You can also get more information about CinSulin and other cinnamon formulas, and our test of products, in our Cinnamon Supplements Review: https://www.consumerlab.com/reviews/_/cinnamon/

kevin 11575   January 8, 2017
For a good view how the body works with fat, insulin, cortisol,... etc. read the book of Mike Mutzel 'Belly Fat Effect'. You get very good understanding trough science how it al works together.

YUVAL8593   April 2, 2016
HI
WHAT DO YOU KNOW ABOUT GYMNEMA SYLVESTRE FOR THAT SAME PURPOSE?
YUVAL

ConsumerLab.com   April 17, 2016
Hi Yuval - We've now added information about Gymnema sylvestre to the answer above.

Joann8576   March 30, 2016
I am surprised you did not mention Fenugreek as lowering blood sugar in diabetics. My Doctor has me taking it and it has helped to keep my HbAic in a good control range.

ConsumerLab.com   March 31, 2016
Hi Joann- Thank you for sharing your experience taking fenugreek. We've now added information about this to the answer above.

Judith8575   March 30, 2016
I notice that white mulberry leaf extract is one of the principal ingredients in Dr. Joel Fuhrman's proprietary blend of his Glucose Biotect. Is there a report or studies on white mulberry? This product is quite effective.

ConsumerLab.com   April 18, 2016
Thank you for your question, Judith. We've now added information about white mulberry to the answer above.

Arthur8574   March 30, 2016
I have used organic psyllium husk fiber (2 tbsp 30 minutes before meals) extensively with my family practice patients (and myself) with excellent results. I use Now brand because it does not have sugar or artificial sweeteners like Metamucil - and it is much cheaper. I have no financial ties to Now Foods - www.nowfoods.com/.

One of many research articles on Pubmed:

Nutr Rev. 2009 Apr;67(4):188-205. doi: 10.1111/j.1753-4887.2009.00189.x.
Health benefits of dietary fiber.
Anderson JW1, Baird P, Davis RH Jr, Ferreri S, Knudtson M, Koraym A, Waters V, Williams CL.
Abstract
Dietary fiber intake provides many health benefits. However, average fiber intakes for US children and adults are less than half of the recommended levels. Individuals with high intakes of dietary fiber appear to be at significantly lower risk for developing coronary heart disease, stroke, hypertension, diabetes, obesity, and certain gastrointestinal diseases. Increasing fiber intake lowers blood pressure and serum cholesterol levels. Increased intake of soluble fiber improves glycemia and insulin sensitivity in non-diabetic and diabetic individuals. Fiber supplementation in obese individuals significantly enhances weight loss. Increased fiber intake benefits a number of gastrointestinal disorders including the following: gastroesophageal reflux disease, duodenal ulcer, diverticulitis, constipation, and hemorrhoids. Prebiotic fibers appear to enhance immune function. Dietary fiber intake provides similar benefits for children as for adults. The recommended dietary fiber intakes for children and adults are 14 g/1000 kcal. More effective communication and consumer education is required to enhance fiber consumption from foods or supplements.

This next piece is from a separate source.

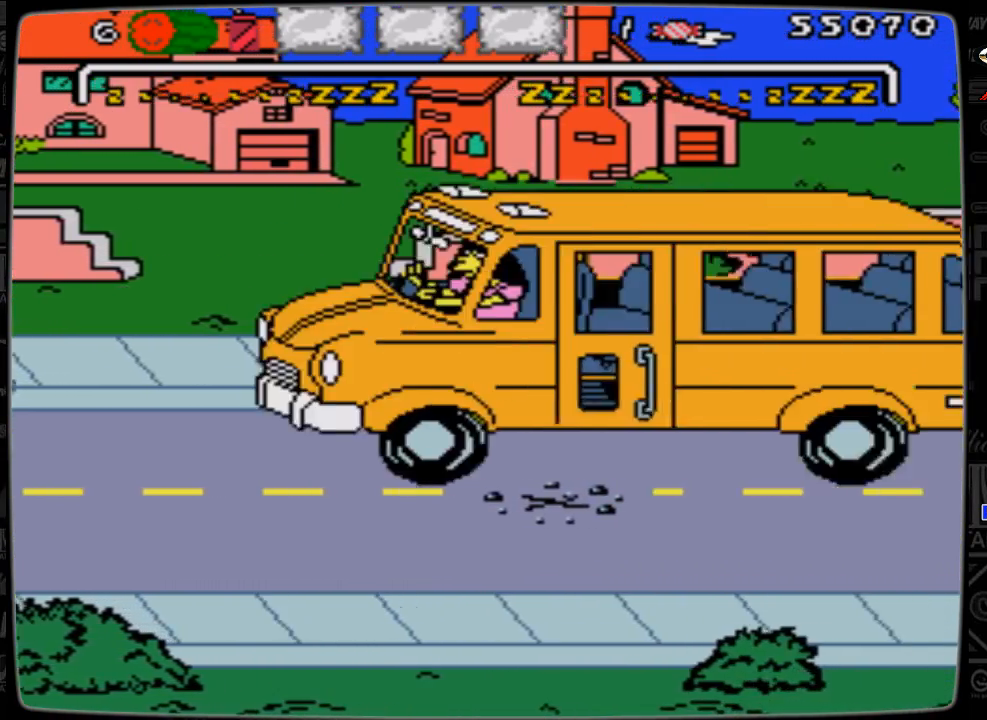
{"buttons": ["DPAD_RIGHT"], "events": []}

Diane 11403   November 16, 2016
Hi Arthur, My husband is prediabetic and does take Metamucil so I'm interested in your Now product. I looked online and found they have a couple but can't tell the difference, one says psyllium husk powder and the other whole psyllium husks, which do you use?

Thanks,
Diane

ConsumerLab.com   March 31, 2016
Hi Arthur - Thank you for sharing your experience taking fiber. We've added information to the answer above, including a link to our webinar about fiber supplements (https://www.consumerlab.com/fiber_supplements_webinar_2012.asp), which may be of interest to you.

This CL Answer initially posted on 3/29/2016. Last updated 8/2/2017.